Friday, November 25, 2011

Chichester Roman Ruins In The Heart Of The Museum Novium

Chichester Roman Ruins In The Heart Of The Museum Novium
http://archaeologyexcavations.blogspot.com/2011/11/chichester-roman-ruins-in-heart-of.html

Tuesday, November 22, 2011 

The remains of a Roman bath house, which was under a car park in Chichester for decades has been revealed, and now forms the nucleus of a museum of £ 6m.

Novium construction was completed in West Sussex, in the center and the staff are waiting to humidity and temperature to solve before we can move on to next year.

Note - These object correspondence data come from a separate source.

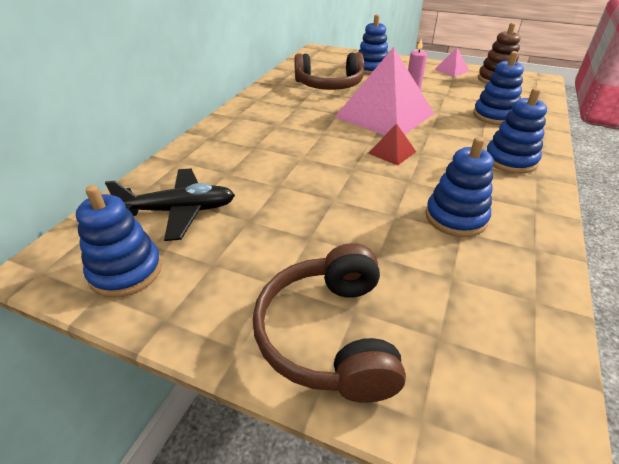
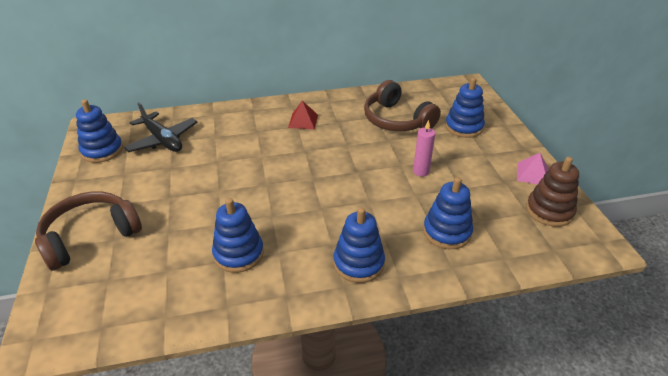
camera: 55 degrees right, 0 degrees up
pink pyramid [335,47,435,135] -> none
red pyramid [368,123,416,165] -> red pyramid moved to [288,101,318,130]

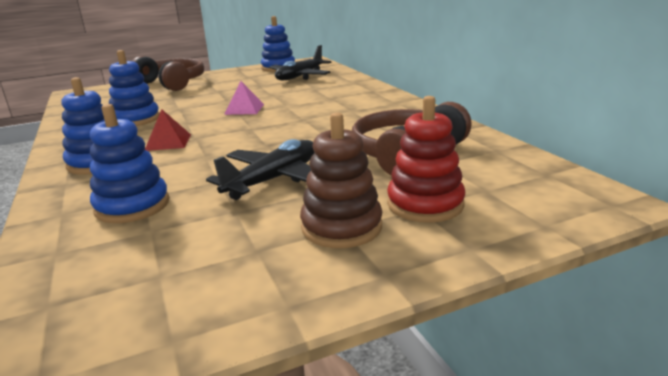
camera: 80 degrees right, 15 degrees down
red pyramid [288,101,318,130] -> red pyramid moved to [145,109,191,151]
pink candle [413,120,435,177] -> black plane [206,139,314,200]
blue stacking toy [445,77,485,138] -> red stacking toy [387,96,465,223]
pink pyramid [517,153,549,184] -> pink pyramid moved to [224,81,264,115]
brown stacking toy [526,157,579,227] -> brown stacking toy moved to [300,112,382,248]

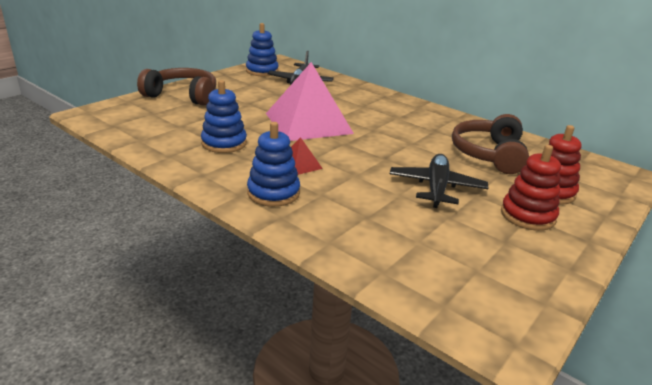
camera: 30 degrees left, 5 degrees up
blue stacking toy [90,104,169,223] -> none
pink pyramid [224,81,264,115] -> pink pyramid [266,62,354,141], size x2.39
brown stacking toy [300,112,382,248] -> red stacking toy [501,145,561,231]

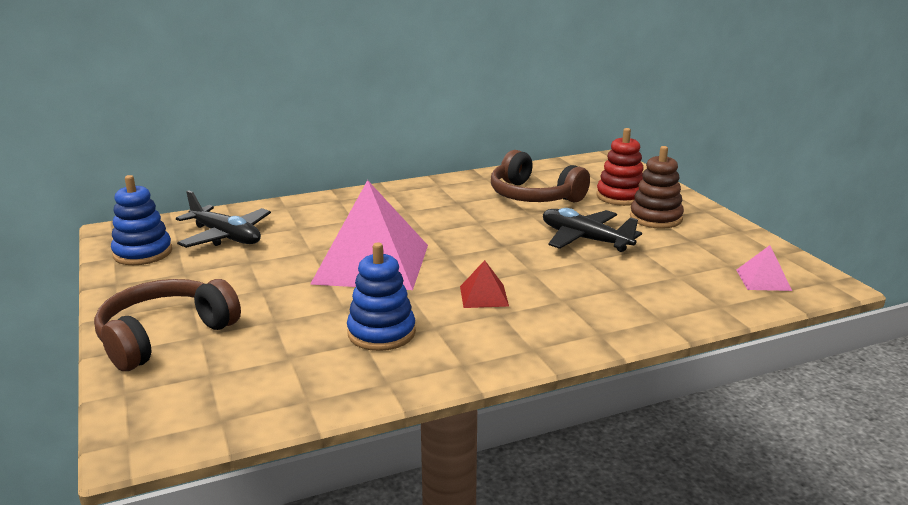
camera: 60 degrees left, 5 degrees down
blue stacking toy [247,122,300,207] -> none
red stacking toy [501,145,561,231] -> brown stacking toy [630,146,684,229]
none -> pink pyramid [736,245,792,291]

Spa was excavated in 1970, but the site later became a temporary parking.

Tracey Clark, manager of the museum, said he was “still hope” that the rest would one day be part of a new museum building.

The first clues, Roman bath was discovered in 1960, the geometric, mosaic patterned. archaeology excavation began in 1974.

At the time, according to a report of Chichester Chichester Excavations Committee was seeing the “largest expansion of archaeological work in the city has ever known -. And on a scale that can never be repeated “archaeologists worked for over a year to turn a development of a multi-storey car park on the site and find what has been described as one of the largest Chichester Roman public buildings.

“Hold for the Future” Museum officer Anooshka Rawden said: “They [the residue] would have been destroyed otherwise.

“These are the best preserved of Chichester, Chichester is constructed as both of themselves.” He said that there was so much moral support from the supporters and volunteers came forward to help dig, which lasted more than 400 days.

When the site has been fully revealed, the experts at the baths, the evidence of their decline, and the remains of Saxon pottery production, a medieval house, and a pub and a school.

The Novium parking was built, but it was a temporary structure.

Council framed on the remains and put sand on them to preserve them for the future.

The construction began in April 2010 Novium and was completed this fall.

Keith Williams Architects is set to a “permanent and inherent” part of the 21 century building.

Visitors to the museum door, glass doors and at first glance, the Roman baths, which are under the earth and discovered.

For more interesting topics related to archaeology, visit archaeology excavations.